> **Dataset records**:
*** Block opens ***

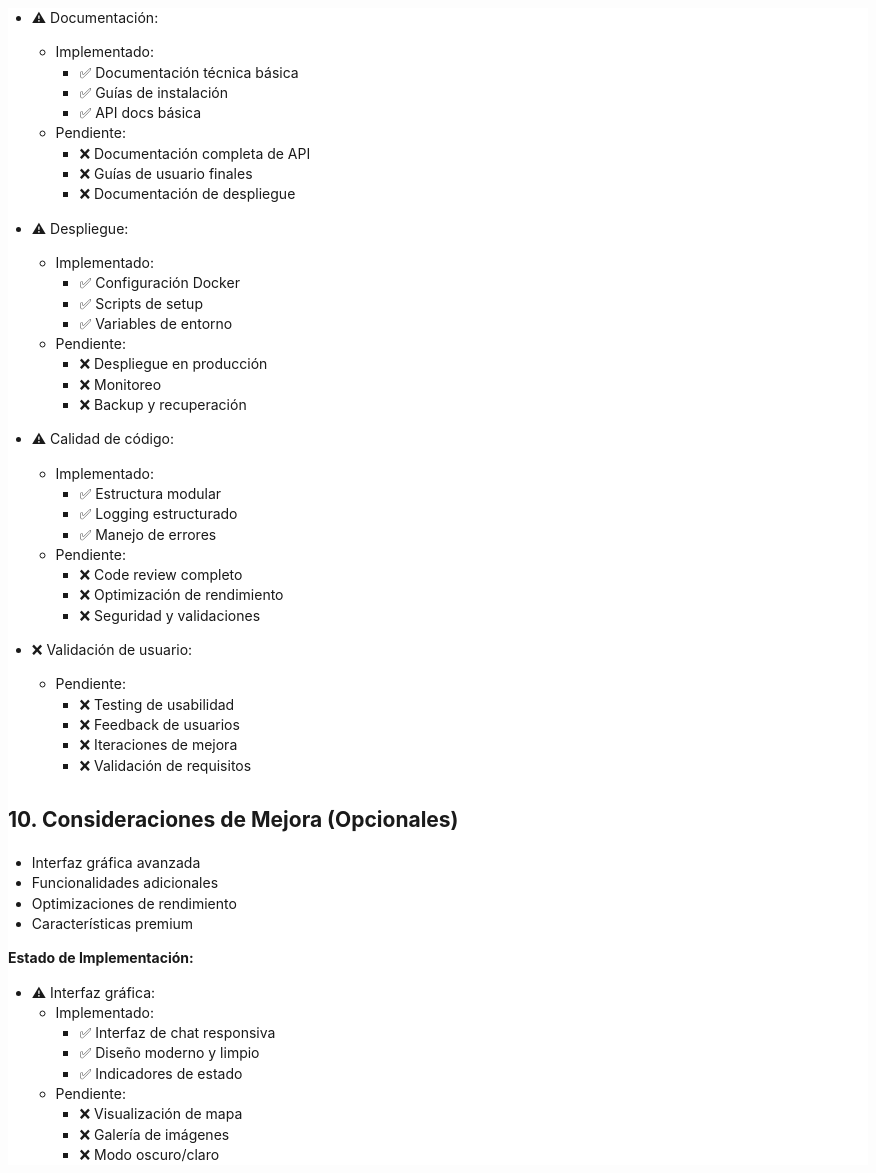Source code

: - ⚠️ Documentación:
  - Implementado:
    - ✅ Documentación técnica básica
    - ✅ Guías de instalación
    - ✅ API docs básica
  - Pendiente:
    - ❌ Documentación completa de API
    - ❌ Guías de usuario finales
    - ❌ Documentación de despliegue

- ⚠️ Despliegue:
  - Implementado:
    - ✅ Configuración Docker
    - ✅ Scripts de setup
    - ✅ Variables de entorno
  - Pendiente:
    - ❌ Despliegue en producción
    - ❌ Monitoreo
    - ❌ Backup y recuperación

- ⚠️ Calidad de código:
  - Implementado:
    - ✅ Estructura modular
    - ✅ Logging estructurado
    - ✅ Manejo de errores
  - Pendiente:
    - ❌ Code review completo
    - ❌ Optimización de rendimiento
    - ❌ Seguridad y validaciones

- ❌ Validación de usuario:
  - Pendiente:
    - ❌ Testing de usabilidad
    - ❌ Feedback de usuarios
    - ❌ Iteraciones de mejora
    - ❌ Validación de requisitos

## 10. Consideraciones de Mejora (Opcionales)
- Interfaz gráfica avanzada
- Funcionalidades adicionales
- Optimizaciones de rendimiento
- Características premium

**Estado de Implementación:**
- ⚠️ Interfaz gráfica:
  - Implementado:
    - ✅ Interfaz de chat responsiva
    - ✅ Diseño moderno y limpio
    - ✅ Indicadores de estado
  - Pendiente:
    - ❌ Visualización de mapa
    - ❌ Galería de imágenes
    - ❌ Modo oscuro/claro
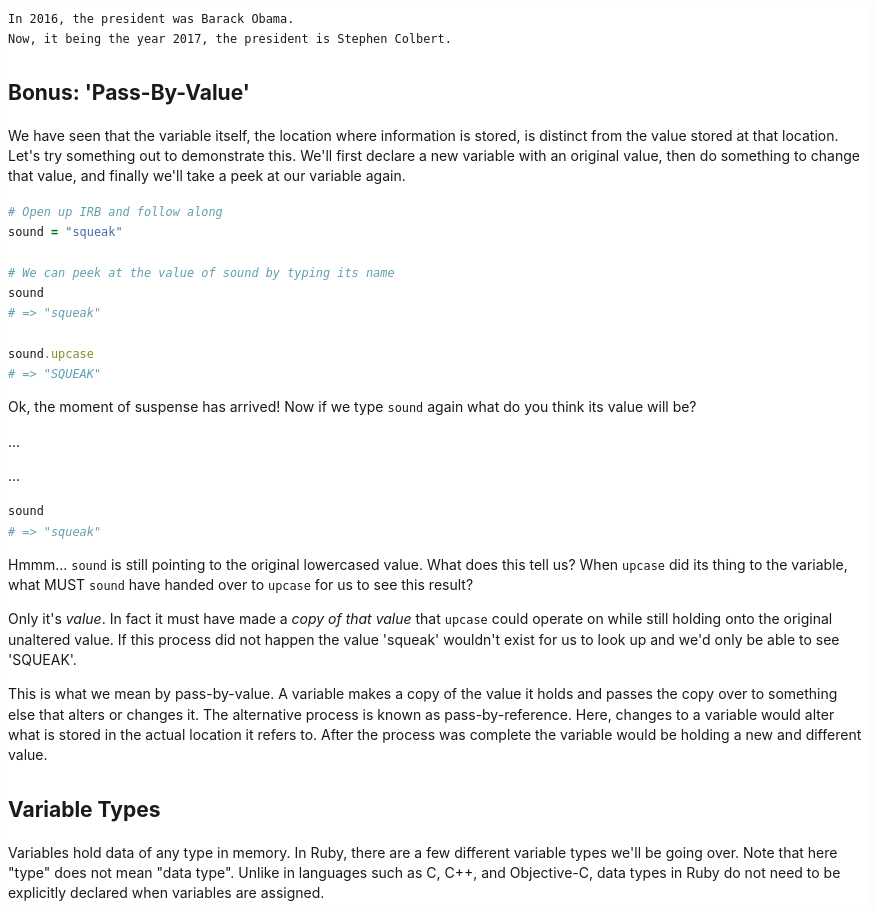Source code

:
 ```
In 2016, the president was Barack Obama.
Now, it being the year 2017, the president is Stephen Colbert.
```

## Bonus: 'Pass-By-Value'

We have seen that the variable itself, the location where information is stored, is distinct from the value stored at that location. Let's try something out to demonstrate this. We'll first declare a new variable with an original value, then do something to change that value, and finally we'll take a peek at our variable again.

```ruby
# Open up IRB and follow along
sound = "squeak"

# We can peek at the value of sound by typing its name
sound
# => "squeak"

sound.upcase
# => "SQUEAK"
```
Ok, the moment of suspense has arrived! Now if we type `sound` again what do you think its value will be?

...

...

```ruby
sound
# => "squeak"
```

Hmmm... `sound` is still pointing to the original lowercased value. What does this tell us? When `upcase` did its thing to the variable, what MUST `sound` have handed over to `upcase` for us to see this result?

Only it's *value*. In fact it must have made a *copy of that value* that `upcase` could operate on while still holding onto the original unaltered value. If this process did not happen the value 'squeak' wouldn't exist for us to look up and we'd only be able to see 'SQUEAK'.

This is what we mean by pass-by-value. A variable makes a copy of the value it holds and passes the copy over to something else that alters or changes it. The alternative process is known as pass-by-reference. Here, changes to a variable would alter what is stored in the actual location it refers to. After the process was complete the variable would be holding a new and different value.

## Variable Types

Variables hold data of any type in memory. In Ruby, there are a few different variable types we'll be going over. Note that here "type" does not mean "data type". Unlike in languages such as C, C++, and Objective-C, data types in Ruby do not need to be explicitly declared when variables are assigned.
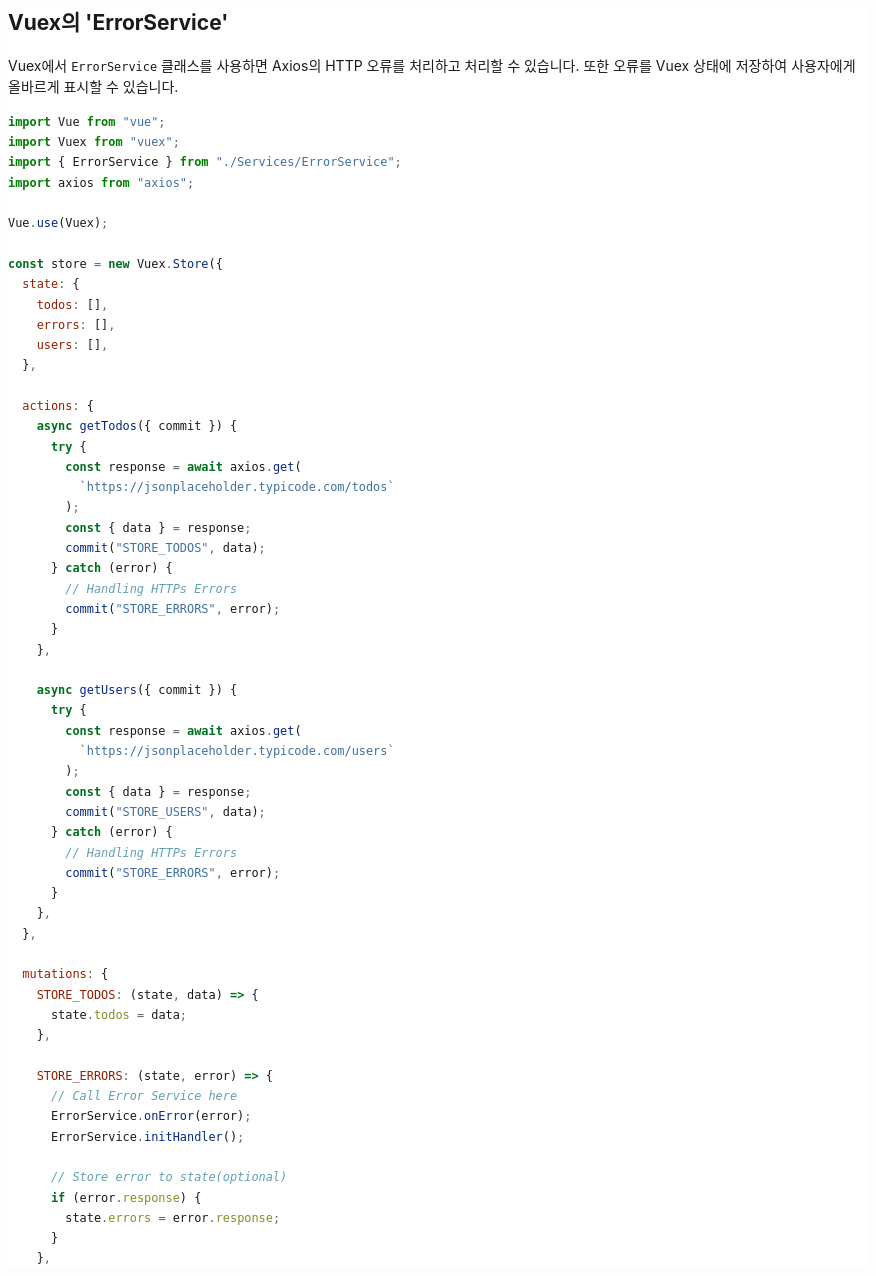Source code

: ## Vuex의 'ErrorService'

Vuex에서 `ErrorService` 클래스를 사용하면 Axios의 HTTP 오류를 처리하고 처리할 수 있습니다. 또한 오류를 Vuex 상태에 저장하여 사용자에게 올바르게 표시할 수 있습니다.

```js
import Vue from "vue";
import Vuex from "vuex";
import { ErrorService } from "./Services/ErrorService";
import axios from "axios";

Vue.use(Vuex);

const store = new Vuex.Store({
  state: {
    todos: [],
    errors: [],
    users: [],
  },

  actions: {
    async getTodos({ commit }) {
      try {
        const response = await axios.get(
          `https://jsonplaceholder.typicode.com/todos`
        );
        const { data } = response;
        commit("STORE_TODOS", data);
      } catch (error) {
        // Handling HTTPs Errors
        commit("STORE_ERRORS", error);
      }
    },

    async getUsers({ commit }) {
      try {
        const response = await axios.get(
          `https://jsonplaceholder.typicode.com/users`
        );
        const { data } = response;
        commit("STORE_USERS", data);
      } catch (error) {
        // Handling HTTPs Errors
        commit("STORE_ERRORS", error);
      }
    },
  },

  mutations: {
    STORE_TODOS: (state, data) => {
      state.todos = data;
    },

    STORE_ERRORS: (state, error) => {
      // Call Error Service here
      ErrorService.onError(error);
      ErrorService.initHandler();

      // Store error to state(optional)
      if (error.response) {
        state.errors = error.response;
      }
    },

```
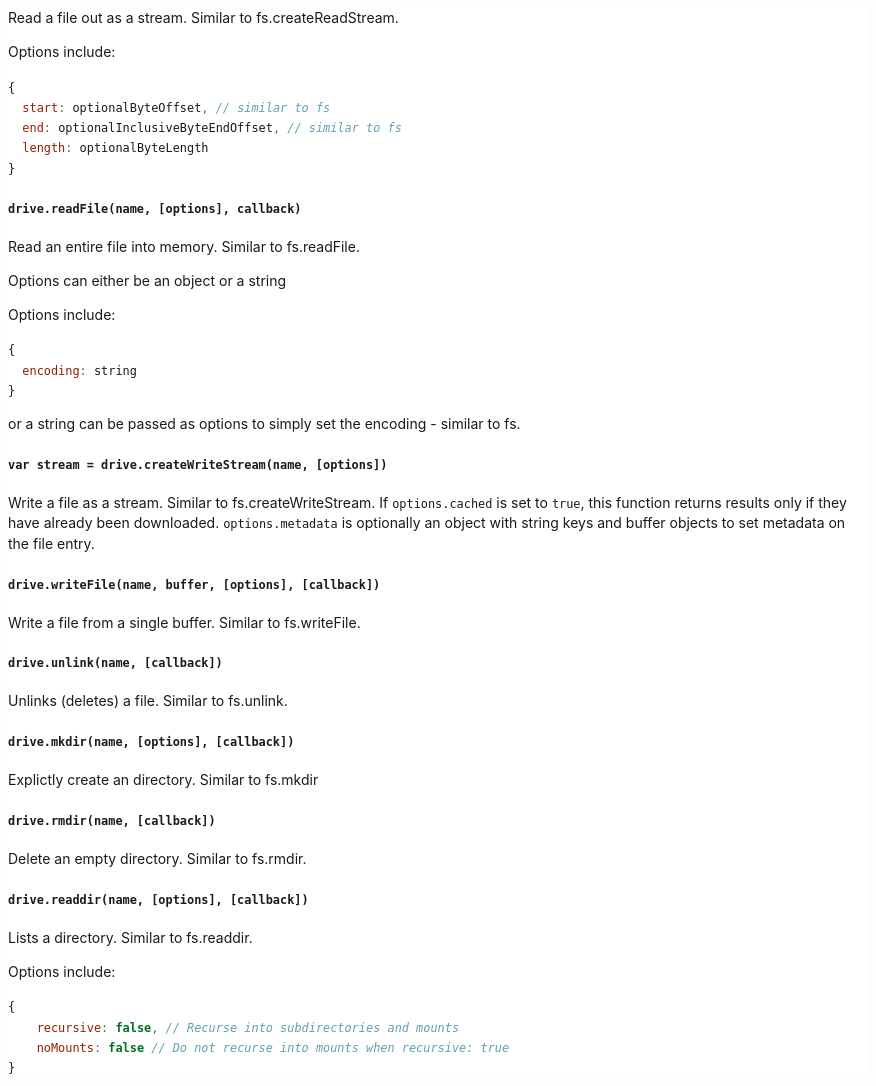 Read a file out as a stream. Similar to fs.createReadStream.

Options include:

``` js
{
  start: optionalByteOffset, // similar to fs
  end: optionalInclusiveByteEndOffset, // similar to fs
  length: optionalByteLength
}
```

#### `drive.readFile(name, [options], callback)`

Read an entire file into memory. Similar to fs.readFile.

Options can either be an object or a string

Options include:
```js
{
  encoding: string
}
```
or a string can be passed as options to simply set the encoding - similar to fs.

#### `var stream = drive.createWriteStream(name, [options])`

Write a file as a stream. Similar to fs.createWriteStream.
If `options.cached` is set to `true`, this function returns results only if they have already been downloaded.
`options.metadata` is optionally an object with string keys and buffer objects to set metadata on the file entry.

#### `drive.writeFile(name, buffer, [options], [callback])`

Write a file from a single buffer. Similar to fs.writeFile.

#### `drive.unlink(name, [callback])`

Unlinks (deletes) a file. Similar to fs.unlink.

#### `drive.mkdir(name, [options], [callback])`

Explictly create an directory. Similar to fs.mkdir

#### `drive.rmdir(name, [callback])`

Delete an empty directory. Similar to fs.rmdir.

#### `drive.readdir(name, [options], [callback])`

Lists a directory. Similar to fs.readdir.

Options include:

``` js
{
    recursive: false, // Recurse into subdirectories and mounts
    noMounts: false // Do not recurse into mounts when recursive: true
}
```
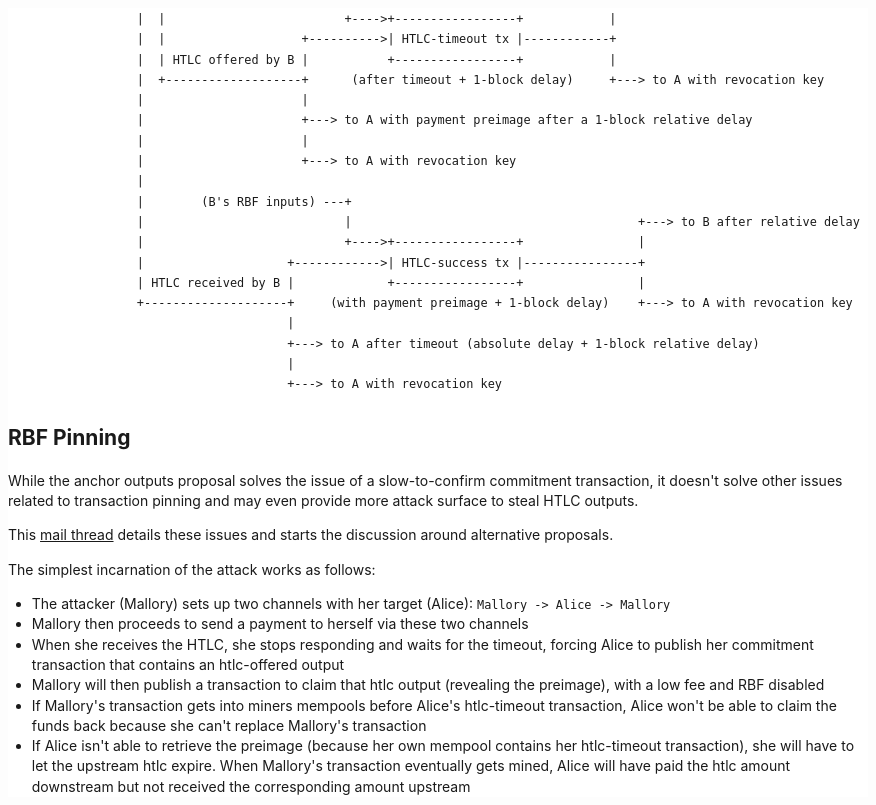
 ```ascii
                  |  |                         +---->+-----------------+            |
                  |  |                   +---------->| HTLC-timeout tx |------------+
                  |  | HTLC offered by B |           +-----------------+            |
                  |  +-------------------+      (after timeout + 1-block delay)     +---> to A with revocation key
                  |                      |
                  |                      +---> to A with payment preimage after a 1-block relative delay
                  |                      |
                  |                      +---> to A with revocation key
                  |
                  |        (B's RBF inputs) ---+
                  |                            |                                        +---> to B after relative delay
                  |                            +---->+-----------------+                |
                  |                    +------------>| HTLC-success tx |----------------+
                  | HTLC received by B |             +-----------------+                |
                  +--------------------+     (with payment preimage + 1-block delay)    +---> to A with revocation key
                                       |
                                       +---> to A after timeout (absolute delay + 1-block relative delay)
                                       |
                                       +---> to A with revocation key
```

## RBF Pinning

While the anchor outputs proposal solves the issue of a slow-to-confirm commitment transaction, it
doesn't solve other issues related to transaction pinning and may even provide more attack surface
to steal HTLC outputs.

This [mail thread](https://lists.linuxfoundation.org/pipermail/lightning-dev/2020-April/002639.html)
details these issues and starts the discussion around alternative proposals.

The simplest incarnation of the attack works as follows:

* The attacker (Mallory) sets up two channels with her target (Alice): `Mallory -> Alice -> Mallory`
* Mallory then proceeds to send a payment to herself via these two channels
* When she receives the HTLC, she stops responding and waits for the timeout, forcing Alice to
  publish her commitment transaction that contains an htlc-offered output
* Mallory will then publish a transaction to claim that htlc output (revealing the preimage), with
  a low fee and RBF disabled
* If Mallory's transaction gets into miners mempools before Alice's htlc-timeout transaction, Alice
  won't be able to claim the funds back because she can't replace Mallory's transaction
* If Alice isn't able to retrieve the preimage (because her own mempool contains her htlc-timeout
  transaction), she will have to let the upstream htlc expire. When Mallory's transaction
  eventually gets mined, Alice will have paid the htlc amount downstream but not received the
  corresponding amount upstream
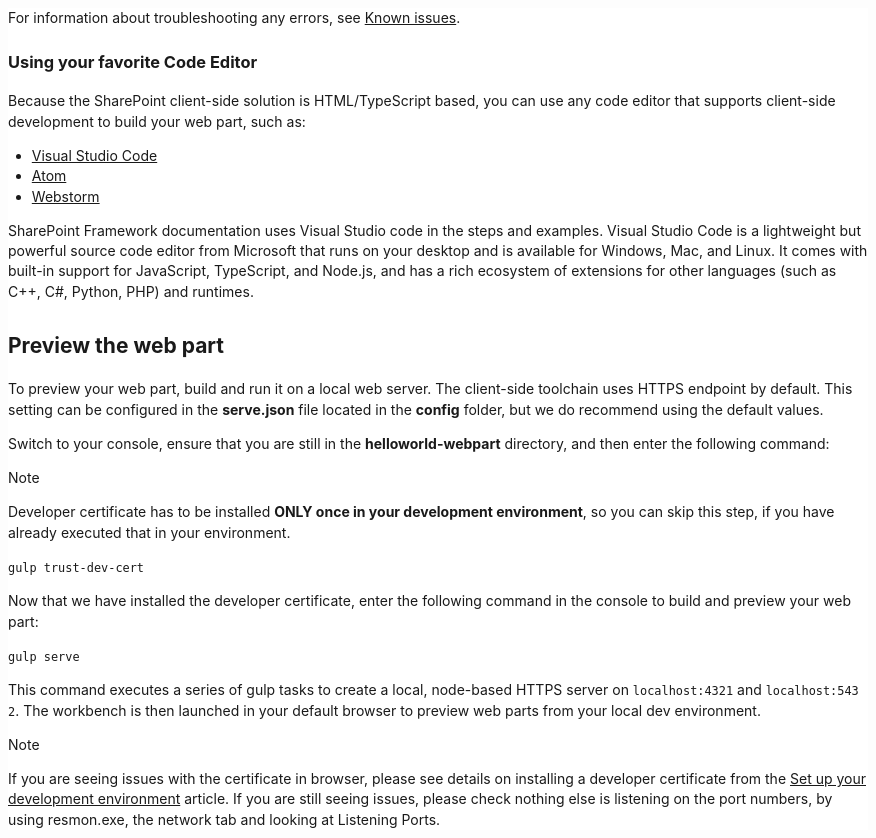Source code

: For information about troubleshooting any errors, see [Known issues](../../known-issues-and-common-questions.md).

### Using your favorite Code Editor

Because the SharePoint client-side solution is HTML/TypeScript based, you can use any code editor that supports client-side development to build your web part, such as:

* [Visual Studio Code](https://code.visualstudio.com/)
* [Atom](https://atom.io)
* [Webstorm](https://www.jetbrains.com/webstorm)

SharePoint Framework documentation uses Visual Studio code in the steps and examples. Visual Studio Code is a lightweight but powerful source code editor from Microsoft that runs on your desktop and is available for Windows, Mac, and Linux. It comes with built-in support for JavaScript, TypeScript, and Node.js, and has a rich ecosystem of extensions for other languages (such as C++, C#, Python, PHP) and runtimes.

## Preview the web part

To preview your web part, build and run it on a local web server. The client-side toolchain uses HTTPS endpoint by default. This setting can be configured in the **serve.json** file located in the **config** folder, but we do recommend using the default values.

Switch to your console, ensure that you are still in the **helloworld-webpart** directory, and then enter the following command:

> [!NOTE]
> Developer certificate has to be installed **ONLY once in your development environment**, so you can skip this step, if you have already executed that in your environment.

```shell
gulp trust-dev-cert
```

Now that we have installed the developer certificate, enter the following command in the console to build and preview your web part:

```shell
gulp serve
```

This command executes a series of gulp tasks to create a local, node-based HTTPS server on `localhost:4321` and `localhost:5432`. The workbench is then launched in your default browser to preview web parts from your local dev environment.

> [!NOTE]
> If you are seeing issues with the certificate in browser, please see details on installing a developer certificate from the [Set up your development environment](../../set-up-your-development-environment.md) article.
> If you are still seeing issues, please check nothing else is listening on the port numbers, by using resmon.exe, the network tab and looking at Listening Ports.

*** Block closes ***

Check each line of the listing above for the string "claim", then report only how many lines have it.

> **Response to the task**: 2